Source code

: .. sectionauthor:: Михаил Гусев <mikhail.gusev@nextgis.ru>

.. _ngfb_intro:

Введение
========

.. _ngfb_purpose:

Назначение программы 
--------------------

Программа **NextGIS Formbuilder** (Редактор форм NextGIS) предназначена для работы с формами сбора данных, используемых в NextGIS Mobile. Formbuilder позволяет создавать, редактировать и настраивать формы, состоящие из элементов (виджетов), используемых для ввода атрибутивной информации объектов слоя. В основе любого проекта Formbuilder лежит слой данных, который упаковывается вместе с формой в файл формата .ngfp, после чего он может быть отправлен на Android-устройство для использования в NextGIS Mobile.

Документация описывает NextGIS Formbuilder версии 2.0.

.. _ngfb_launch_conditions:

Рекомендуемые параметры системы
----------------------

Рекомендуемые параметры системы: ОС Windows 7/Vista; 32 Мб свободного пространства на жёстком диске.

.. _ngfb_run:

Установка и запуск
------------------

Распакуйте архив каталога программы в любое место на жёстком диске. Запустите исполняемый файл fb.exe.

────────────────────

### TASK PROMPT:
Everything from the line that contains "Рекомендуемые параметры системы: ОС" to the last line of the records, restated word for word, is the required output.

### ANSWER TO THIS TASK:
Рекомендуемые параметры системы: ОС Windows 7/Vista; 32 Мб свободного пространства на жёстком диске.

.. _ngfb_run:

Установка и запуск
------------------

Распакуйте архив каталога программы в любое место на жёстком диске. Запустите исполняемый файл fb.exe.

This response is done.